Tödliche Polizeischüsse in Berlin-Hohenschönhausen: Gewerkschafter fordert schnelle Taser-Ausbildung

Berlin - Einen Tag nach tödlichen Polizeischüssen auf einen 25-jährigen Mann in Hohenschönhausen sind die Ermittlungen der Mordkommission in vollem Gange. Die Fahnder wollen jetzt vor allem klären, ob der Schusswaffengebrauch gerechtfertigt oder unnötig war. Mittlerweile wurde bekannt, dass drei Polizisten im Flur der Wohnung des Mannes in der Ribnitzer Straße gleichzeitig aus ihren Dienstpistolen geschossen haben.

Suizid angekündigt

So etwas könne man nicht planen, hieß es am Mittwoch aus Kreisen der Einsatzhundertschaften. Wenn ein Polizist schieße, trage er allein die Verantwortung für seine Entscheidung. „Dass drei Kollegen die gleiche Option wählten, zeigt die Ausnahmesituation, in der sie sich befanden“, sagte Steve Feldmann, Vorstandsmitglied des Landesverbandes der Gewerkschaft der Polizei (GdP).

Bei dem Einsatz am Dienstagabend hat, wie berichtet, ein verwirrt wirkender Mann gedroht, anderen Menschen Gewalt anzutun und sich umzubringen. Er ging mit einem Messer auf die Beamten los.

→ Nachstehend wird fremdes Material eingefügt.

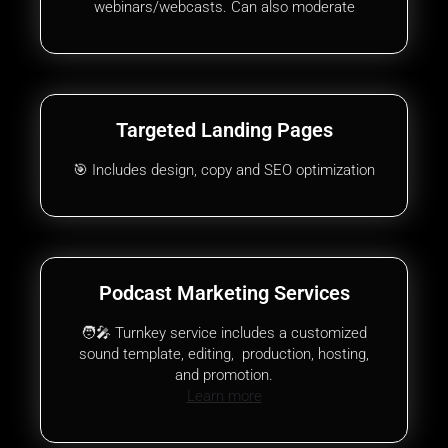
webinars/webcasts. Can also moderate
Targeted Landing Pages
🎯 Includes design, copy and SEO optimization
Podcast Marketing Services
🧑‍🎤 Turnkey service includes a customized
sound template, editing, production, hosting,
and promotion.
Learn more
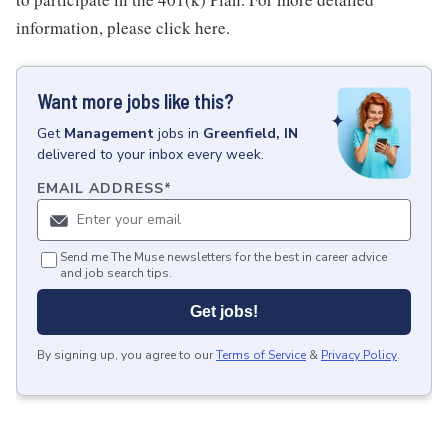
information, please click here.
Want more jobs like this?
Get
Management
jobs
in
Greenfield, IN
delivered to your inbox every week.
EMAIL ADDRESS
*
Send me The Muse newsletters for the best in career advice
and job search tips.
Get jobs!
By signing up, you agree to our
Terms of Service
&
Privacy Policy
.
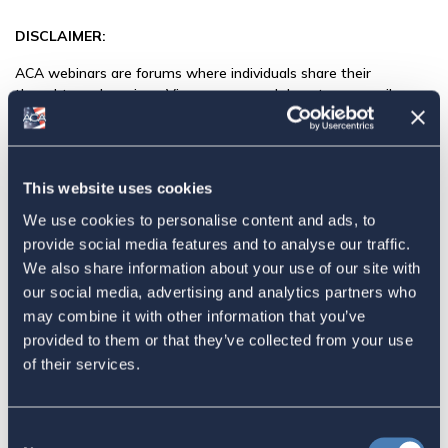
DISCLAIMER:
ACA webinars are forums where individuals share their
thoughts and services. Views expressed do not necessarily
represent those of ACA. The content, including any documents
and presentations, is made available solely for informational
purposes.
This website uses cookies
ACA is focused on supporting and helping pass changes in tax
law (and other policies) to benefit members of ACA. The
We use cookies to personalise content and ads, to
speakers we invite are either also involved and supportive of
provide social media features and to analyse our traffic.
our agenda or have expertise to share about the issues we care
We also share information about your use of our site with
about.
our social media, advertising and analytics partners who
may combine it with other information that you’ve
ACA does not endorse the speaker or their organization’s entire
provided to them or that they’ve collected from your use
agenda, but where we can learn from them or work with them
on ACA’s priorities we will try to do so.
of their services.
We hope you will join the program and help us get our policy
agenda, including moving the U.S. to a residency-based
Consent
taxation system, passed into law.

Mittlerweile gibt es neue Details zum Tatverlauf. Demnach hatte der 25 Jahre alte Daniel Sch. vor einiger Zeit seinen Nachbarn angekündigt, sich das Leben zu nehmen. Am Dienstagnachmittag schrie er in seiner Wohnung, berichteten Nachbarn. Dann wählte er den Notruf der Feuerwehr und kündigte seinen Suizid an. Die Rettungsmannschaft alarmierte gleichzeitig die Polizei. Eine Streife versuchte Daniel Sch. vom Hausflur aus zu beruhigen. Das gelang nicht, aber sie konnte den Türspion ausbauen.

Dabei wurde beobachtet, dass der 25-Jährige sich bereits mit dem Messer am Arm verletzt hatte. Eine Einsatzhundertschaft wurde gerufen und ein Durchsuchungsbefehl beantragt. Den lehnte ein Richter jedoch ab. Die Polizisten entschieden sich dennoch, die Tür zu öffnen, wegen Gefahr im Verzug. Als sie den Flur betraten, stürmte Daniel Sch. auf sie zu. Dann fielen die tödlichen Schüsse. Das Motiv von Daniel Sch. kennt die Polizei noch nicht. Er habe häufig verwirrt gewirkt, sagten Nachbarn am Mittwoch. Die Polizei habe stundenlang versucht den Mieter zu beruhigen. Immer wieder habe er geschrien.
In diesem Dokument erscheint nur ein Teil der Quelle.